Caso os jornais entregassem a notícia de ontem sobre o projeto de Decreto Legislativo para Emir Sader redigir, corria-se, sim, o risco de um texto mais analfabeto, mas ele não teria feito coisa muito diferente daquilo que foi noticiado.
Boa parte da grande imprensa opta por uma abordagem cada vez mais próxima daquela feita pelos blogs sujos, financiados por estatais.
Aproximam-se perigosamente tanto na pauta dita “progressista” como no oficialismo.
É claro que os petistas, assim, nadam de braçada. Até mesmo a sua pregação em favor da impunidade já encontra guarida na cobertura cotidiana da imprensa.
Dias antes de ser publicado o acórdão, a turma de Zé Dirceu pautou quem quis, como quis, com as temas que quis. E o alvo era sempre o STF.
Caminhando para a conclusão
Por que tantos aderiram com tanta energia à dita “pauta progressista”?
Porque, no fim das contas, isso não lhes custa grande coisa — a rigor, não custa nada! Porque, em muitos casos, não havia, então, o apego a um conjunto de ideias, de convicções, de valores.
Ser, como disse, “esquerdista a custo zero” nem chega a caracterizar a cessão dos anéis para não perder os dedos; nem chega a ser uma estratégia deliberada de mudar para conservar.
É só a nova configuração que assume o negócio.
É claro que isso não é irrelevante.
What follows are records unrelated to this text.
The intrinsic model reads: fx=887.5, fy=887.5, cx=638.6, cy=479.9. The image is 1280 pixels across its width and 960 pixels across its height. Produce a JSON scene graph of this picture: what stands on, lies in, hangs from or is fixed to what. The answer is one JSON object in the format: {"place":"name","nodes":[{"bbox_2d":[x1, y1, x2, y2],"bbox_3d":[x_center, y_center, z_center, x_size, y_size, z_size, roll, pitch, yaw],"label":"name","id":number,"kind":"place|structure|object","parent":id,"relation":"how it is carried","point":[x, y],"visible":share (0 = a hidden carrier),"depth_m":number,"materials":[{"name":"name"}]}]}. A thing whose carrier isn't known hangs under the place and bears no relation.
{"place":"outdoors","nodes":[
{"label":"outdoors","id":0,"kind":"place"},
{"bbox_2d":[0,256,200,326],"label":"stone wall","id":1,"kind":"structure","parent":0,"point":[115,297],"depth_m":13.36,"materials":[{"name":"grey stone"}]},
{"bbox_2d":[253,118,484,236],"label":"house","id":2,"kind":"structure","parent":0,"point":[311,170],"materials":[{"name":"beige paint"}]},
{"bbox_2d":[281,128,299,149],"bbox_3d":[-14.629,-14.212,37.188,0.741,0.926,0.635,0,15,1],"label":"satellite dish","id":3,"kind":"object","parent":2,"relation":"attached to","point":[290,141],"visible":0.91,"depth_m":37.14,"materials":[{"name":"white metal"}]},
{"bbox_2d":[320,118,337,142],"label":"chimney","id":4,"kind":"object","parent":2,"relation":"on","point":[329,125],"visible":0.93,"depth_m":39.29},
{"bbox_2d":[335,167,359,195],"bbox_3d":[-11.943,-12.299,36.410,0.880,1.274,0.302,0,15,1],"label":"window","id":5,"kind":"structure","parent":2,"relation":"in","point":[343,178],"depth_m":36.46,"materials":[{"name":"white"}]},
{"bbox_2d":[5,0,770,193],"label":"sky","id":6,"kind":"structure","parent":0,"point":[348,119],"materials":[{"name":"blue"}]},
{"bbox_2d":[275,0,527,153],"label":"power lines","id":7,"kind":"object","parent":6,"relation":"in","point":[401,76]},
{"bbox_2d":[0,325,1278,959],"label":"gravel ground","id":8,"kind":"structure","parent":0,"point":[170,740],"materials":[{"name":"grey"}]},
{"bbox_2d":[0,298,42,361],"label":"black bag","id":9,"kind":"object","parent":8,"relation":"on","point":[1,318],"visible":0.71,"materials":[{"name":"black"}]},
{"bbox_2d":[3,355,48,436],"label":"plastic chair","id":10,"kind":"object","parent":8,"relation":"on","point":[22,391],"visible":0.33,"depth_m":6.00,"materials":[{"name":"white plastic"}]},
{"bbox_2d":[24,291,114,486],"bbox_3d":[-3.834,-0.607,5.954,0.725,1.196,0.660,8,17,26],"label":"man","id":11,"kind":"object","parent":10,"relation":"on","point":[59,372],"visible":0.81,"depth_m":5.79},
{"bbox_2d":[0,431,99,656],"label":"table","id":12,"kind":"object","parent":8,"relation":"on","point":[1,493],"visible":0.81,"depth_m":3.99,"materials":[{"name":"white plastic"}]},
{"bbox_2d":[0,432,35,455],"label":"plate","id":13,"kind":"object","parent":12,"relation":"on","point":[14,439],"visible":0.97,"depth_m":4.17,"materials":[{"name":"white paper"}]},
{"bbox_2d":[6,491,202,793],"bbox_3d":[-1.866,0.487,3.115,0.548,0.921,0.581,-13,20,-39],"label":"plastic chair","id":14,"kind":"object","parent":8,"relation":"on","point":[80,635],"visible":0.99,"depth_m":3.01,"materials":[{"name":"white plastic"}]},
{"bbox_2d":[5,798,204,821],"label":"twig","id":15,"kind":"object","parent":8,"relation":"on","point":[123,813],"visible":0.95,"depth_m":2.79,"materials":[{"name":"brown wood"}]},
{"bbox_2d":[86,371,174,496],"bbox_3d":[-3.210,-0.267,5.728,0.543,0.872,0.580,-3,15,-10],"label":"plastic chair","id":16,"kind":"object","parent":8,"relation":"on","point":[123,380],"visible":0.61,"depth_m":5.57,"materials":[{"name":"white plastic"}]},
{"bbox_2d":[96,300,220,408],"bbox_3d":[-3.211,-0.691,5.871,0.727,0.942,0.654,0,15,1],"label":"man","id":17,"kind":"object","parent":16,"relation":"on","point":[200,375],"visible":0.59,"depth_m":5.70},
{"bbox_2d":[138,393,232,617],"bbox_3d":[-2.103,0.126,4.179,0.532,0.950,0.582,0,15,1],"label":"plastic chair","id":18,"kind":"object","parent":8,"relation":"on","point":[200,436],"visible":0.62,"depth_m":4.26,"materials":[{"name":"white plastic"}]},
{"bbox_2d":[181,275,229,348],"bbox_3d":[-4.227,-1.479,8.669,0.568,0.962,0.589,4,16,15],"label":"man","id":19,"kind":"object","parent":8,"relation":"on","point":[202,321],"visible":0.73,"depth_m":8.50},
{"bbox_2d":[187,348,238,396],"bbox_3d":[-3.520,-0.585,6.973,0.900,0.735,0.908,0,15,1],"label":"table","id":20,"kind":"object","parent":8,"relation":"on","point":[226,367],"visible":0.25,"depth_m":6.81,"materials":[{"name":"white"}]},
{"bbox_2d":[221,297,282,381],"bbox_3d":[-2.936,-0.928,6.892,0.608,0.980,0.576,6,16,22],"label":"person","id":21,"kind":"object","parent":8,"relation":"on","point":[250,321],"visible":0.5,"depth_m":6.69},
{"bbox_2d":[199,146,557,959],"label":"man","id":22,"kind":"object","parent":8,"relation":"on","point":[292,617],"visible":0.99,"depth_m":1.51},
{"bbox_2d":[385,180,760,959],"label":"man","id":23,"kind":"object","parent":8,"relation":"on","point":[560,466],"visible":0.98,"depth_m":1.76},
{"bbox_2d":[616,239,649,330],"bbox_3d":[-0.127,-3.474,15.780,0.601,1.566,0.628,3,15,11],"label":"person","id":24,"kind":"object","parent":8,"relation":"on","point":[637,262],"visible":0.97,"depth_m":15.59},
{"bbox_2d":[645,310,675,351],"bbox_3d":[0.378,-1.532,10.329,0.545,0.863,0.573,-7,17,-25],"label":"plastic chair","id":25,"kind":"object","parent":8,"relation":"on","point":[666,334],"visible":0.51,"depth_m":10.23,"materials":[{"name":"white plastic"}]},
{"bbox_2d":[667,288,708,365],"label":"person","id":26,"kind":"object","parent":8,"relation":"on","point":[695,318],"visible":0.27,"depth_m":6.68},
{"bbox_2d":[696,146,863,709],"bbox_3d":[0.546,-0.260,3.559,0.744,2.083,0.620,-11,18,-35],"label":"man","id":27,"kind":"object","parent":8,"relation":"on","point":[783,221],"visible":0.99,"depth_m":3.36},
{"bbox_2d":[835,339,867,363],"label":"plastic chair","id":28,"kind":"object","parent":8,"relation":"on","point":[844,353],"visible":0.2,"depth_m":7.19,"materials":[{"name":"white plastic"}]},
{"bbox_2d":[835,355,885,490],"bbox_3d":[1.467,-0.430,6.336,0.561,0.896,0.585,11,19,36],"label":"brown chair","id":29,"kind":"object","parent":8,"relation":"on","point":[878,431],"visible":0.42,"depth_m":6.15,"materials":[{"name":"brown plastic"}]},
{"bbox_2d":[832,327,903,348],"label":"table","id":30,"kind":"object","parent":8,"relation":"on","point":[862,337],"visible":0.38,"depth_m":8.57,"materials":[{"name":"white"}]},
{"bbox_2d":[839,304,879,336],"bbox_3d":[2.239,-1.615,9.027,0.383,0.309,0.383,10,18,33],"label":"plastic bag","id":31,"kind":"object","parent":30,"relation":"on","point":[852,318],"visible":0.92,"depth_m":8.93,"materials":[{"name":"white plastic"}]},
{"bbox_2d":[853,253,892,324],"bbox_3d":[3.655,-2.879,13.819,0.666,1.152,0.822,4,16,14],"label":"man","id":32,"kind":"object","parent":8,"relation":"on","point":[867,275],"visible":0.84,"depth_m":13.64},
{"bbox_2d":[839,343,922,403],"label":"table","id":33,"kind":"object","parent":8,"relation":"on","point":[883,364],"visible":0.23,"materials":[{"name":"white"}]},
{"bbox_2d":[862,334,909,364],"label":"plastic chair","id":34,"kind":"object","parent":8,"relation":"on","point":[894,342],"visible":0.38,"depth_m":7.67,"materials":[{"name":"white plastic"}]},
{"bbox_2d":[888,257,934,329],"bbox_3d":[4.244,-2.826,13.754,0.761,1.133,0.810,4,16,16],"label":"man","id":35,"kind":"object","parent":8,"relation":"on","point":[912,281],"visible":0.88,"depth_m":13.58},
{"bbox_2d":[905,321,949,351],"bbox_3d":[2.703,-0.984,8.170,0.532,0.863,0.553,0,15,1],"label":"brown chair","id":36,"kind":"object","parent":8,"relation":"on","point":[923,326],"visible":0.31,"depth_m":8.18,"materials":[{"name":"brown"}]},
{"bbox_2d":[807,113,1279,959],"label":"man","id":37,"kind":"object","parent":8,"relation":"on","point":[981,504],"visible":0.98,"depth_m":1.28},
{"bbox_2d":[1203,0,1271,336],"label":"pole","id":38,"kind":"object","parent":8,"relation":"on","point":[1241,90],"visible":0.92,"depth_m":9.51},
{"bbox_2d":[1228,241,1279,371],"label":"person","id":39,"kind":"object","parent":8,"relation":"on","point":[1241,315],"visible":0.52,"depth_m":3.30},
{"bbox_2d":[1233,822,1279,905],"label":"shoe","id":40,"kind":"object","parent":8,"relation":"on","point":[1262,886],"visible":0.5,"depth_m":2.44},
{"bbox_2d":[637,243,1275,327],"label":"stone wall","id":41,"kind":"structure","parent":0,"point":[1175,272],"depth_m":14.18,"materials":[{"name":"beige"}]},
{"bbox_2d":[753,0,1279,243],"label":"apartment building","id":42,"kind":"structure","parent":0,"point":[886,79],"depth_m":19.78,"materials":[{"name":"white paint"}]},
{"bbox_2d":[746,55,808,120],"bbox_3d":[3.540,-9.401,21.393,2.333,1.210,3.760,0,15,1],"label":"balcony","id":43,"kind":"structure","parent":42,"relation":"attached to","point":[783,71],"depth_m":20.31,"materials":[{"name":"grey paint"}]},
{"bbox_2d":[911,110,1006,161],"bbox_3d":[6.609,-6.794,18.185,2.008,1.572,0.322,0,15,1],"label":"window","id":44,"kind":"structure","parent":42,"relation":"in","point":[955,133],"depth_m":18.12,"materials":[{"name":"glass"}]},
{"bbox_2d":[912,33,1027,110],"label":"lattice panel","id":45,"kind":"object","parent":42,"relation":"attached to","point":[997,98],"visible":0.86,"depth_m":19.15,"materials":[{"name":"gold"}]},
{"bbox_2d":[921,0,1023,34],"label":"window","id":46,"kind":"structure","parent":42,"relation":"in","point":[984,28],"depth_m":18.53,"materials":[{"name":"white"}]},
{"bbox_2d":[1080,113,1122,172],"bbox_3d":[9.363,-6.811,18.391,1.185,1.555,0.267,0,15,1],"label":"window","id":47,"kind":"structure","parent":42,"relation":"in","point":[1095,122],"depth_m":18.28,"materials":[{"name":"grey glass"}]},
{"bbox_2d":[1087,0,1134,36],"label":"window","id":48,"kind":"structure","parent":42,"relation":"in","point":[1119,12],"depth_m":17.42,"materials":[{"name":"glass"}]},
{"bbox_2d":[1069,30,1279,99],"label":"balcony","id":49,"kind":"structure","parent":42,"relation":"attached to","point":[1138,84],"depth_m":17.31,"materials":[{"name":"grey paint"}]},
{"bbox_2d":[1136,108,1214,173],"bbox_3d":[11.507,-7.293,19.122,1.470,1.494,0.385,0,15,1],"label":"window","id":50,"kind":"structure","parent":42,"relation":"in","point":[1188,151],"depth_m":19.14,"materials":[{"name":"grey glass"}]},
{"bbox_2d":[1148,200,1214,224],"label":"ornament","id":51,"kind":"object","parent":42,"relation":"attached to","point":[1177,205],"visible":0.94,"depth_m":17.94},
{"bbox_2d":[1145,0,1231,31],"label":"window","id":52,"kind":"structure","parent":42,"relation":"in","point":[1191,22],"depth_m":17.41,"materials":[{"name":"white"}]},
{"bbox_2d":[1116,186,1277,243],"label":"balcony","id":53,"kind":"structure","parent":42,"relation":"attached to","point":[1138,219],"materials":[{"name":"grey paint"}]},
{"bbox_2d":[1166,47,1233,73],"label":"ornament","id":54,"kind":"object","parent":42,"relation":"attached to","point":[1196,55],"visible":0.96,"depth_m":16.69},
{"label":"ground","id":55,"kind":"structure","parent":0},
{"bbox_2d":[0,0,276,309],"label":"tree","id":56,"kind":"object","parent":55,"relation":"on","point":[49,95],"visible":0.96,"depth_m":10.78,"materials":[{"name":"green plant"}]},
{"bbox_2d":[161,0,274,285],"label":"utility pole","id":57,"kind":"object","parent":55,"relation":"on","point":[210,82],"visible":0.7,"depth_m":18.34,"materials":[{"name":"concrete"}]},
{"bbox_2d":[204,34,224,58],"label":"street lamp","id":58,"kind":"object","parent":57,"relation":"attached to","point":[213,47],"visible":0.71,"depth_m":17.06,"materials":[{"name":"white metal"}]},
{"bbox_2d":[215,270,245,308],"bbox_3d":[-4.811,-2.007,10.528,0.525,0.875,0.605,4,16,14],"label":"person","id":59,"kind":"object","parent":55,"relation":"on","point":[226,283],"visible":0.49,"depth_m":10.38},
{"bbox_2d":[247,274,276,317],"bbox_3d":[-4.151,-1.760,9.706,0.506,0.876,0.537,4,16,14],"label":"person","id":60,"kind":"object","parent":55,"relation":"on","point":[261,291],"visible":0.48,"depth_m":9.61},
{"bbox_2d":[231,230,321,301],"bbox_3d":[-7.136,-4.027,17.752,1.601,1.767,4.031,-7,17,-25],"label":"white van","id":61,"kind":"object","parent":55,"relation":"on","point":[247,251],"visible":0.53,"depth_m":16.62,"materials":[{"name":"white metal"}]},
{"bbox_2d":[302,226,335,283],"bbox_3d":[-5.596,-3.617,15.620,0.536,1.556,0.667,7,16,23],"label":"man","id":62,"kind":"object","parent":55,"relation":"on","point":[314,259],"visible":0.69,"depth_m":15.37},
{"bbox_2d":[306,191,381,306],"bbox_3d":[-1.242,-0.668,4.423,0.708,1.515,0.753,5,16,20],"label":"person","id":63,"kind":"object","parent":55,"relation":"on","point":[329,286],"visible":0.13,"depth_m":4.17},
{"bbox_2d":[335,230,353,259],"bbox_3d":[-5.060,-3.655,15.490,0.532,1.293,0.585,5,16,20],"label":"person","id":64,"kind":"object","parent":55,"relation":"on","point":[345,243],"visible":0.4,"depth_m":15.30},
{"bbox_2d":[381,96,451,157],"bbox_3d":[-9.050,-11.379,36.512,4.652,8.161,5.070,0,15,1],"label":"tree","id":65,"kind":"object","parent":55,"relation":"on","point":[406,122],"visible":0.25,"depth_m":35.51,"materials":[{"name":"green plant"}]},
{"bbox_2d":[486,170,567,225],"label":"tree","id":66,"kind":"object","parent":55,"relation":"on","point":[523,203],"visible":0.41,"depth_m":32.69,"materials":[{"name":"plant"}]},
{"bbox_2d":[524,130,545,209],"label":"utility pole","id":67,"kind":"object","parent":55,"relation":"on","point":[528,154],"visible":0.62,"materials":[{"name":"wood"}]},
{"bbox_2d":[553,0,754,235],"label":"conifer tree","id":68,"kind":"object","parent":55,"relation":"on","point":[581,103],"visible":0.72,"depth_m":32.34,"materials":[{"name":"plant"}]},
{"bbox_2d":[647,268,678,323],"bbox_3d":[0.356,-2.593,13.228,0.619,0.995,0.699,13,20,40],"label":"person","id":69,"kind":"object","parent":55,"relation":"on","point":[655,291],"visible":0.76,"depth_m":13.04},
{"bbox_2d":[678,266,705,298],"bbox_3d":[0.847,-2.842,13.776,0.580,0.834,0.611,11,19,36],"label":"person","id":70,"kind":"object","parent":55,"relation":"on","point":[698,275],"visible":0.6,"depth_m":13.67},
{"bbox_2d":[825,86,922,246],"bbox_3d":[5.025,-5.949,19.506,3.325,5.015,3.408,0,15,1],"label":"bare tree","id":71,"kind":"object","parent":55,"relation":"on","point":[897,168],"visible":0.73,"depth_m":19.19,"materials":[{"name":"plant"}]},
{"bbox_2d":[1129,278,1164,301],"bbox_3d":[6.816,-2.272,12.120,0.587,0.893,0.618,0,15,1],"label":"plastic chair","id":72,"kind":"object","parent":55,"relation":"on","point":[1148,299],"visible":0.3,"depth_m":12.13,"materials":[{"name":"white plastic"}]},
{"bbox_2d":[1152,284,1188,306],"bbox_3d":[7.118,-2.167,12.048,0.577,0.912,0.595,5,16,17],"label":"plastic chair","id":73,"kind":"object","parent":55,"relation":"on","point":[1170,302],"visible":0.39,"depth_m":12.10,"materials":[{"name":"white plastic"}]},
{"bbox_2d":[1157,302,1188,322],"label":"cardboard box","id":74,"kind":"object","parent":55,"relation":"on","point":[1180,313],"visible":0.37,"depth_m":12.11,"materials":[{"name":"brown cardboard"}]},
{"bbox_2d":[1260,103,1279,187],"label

Essa maçaroca indistinta de “progressismos” tem seu preço, sim.
Ela impede, por exemplo, a formação de um partido solidamente conservador, como existe em todas as democracias do mundo.
E só existe porque a sua existência, na ecologia da política, é a garantia de sobrevivência do próprio sistema.
Ou terminamos na Venezuela, no Equador, na Bolívia…
Vive-se a ilusão de uma sociedade sem divergências. E se acaba chamando “progresso” a essa soma orgulhosa e ufanista de atrasos.
Esta poderia ser a crônica, e já seria lamentável, de uma capitulação, mas acabou sendo a crônica de um oportunismo.
Os que podiam fazer história estão se deixando pateticamente fazer pela história.
Que a irrelevância e o esquecimento lhes sejam leves.